From: Matthias Felleisen (matthias at ccs.neu.edu)
Date: Wed May 29 17:54:34 EDT 2013

On May 29, 2013, at 3:12 PM, Anthony Carrico <acarrico at memebeam.org> wrote:

> It seems like the purpose of #:constructor-name is to get the default
> contsructor out of the way,

It's really just to move from make-hello to hello for constructor names w/ easy backward compatibility. 

> so you can customize it:
> #lang racket
> (struct hello (a b c)
>  #:constructor-name hello-rep
>  )
> (define (hello) (hello-rep 1 2 3))

If you want to have constructors and/or selectors and/or mutators that aren't standard, you may wish to use this pattern: 

(define-values (constructor predicate selector)
  (let ()
    (struct my (you))
    (values my my? (lambda (x) (displayln `(accessing the ,x struct)) (my-you x)))))

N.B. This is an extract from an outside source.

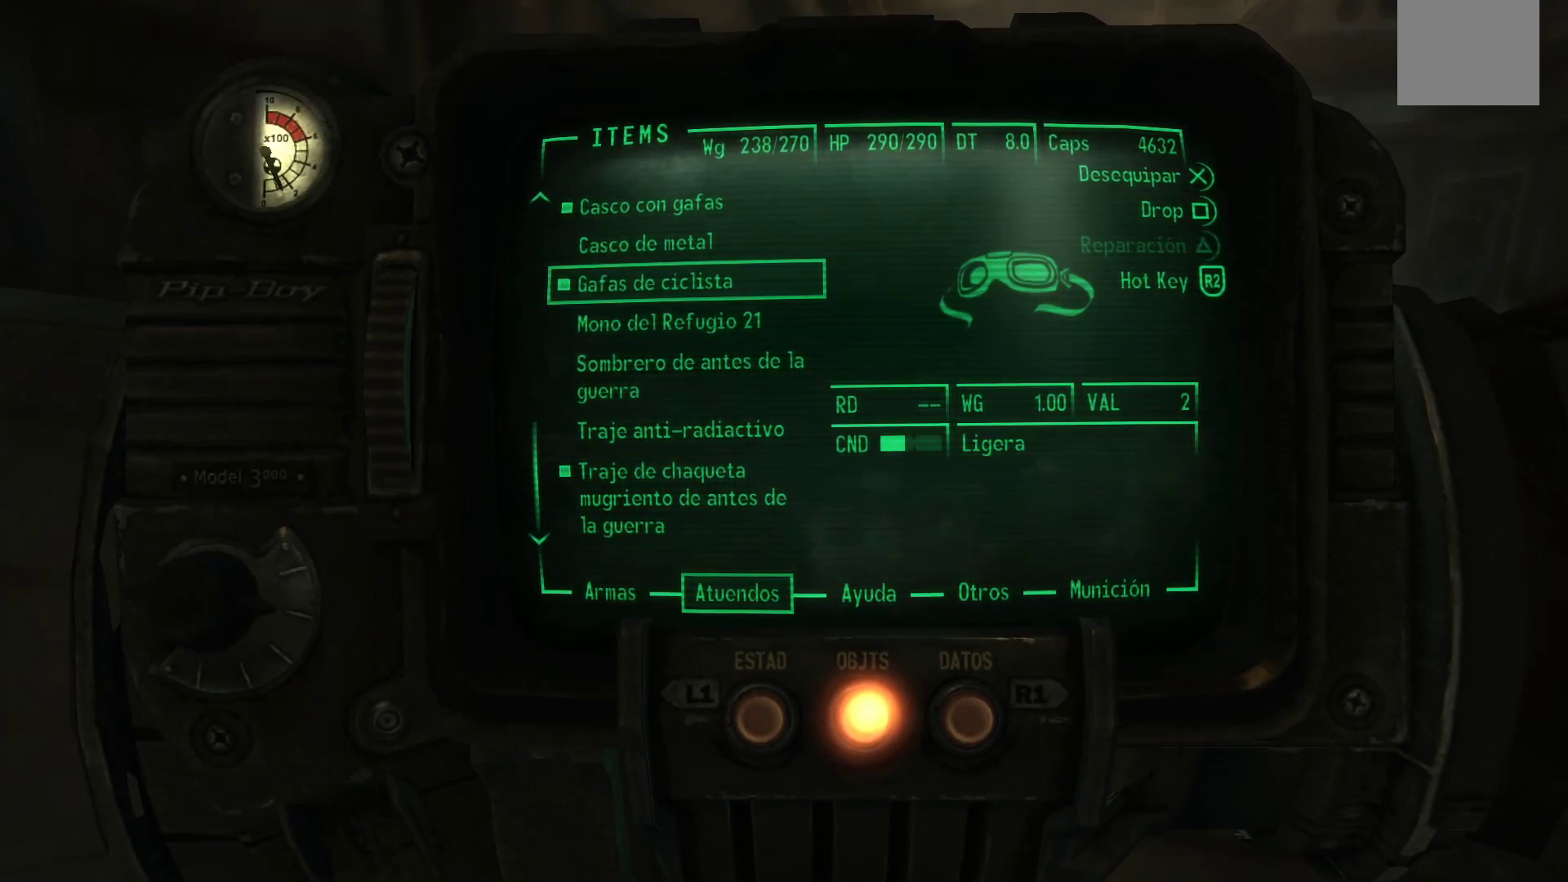
{"buttons": [], "left_stick": "center", "right_stick": "center", "events": [[100, "DPAD_DOWN", "down"], [200, "DPAD_DOWN", "up"], [333, "DPAD_DOWN", "down"], [450, "DPAD_DOWN", "up"]]}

But yes, this eliminates other things you may have. 

-- Matthias

> But this gives the error:
>  duplicate definition for identifier in: hello
> Work arounds:
> 1. Use a guard, but this restricts the signature of the constructor.
> 2. Use a module to manage the names, but this is annoying.
> 3. Fall back on the make-hello convention instead of using the
>    struct's name to construct it.
> This is particularly painful if you have code that already uses a
> default constructor name. You may want to change the struct's
> representation, but now you can't emulate the old constructor. I guess
> the forward looking programmer would always use the make-xxx convention
> to avoid this pitfall. Am I missing anything?